Advertisement

Frank Daniel; Oscar Winner Headed U.S. Film Schools

Share

Frantisek “Frank” Daniel, a Czech-born filmmaker who headed four major American film schools, wrote myriad motion picture scripts, books and plays and produced about 40 movies, has died. He was 69.

Daniel, whose “The Shop on Main Street” earned the Academy Award in 1965 for best foreign picture, died Wednesday of a heart attack at his home in Palm Springs.

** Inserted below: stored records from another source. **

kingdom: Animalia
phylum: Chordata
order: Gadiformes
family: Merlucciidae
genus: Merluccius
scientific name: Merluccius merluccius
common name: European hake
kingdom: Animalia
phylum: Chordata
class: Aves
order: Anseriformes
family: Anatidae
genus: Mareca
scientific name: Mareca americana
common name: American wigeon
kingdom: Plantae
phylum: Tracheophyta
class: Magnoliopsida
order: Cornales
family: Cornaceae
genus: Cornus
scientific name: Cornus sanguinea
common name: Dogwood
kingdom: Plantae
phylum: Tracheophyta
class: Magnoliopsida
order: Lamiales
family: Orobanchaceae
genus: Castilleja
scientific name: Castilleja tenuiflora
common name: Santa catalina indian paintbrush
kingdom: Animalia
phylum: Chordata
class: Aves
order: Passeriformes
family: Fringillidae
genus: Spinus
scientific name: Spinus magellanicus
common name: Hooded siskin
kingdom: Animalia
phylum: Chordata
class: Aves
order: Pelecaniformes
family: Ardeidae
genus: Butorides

After studying music, Daniel attended the Moscow Film Institute and then became dean of the Prague film school, FAMU, and headed a prolific Czech film production company.

Advertisement

He fled Czechoslovakia when the Soviet Union invaded in 1968, and took a Ford Foundation position to study film education programs in the United States.

A year later, he was asked to become the first dean of the American Film Institute’s Center for Advanced Study of Motion Pictures. He later co-chaired the film division at New York’s Columbia University, served as artistic director of Robert Redford’s Sundance Institute and, from 1986 until his retirement in 1990, chaired the USC School of Cinema-Television.

Although he firmly espoused film schools as the best route into the industry, Daniel’s candid comments on film curricula and students did not always endear him to others.

“All schools create people who behave like fools,” he told The Times in 1988. “They have the mentality of servants and want to be seen as great masters. To go through the journeyman training seems too bad or too humiliating.”

Daniel is survived by his wife, Eva; two sons, Michal and Martin; a brother and a grandson.

A memorial service is scheduled for 10 a.m. Wednesday at the USC School of Cinema-Television.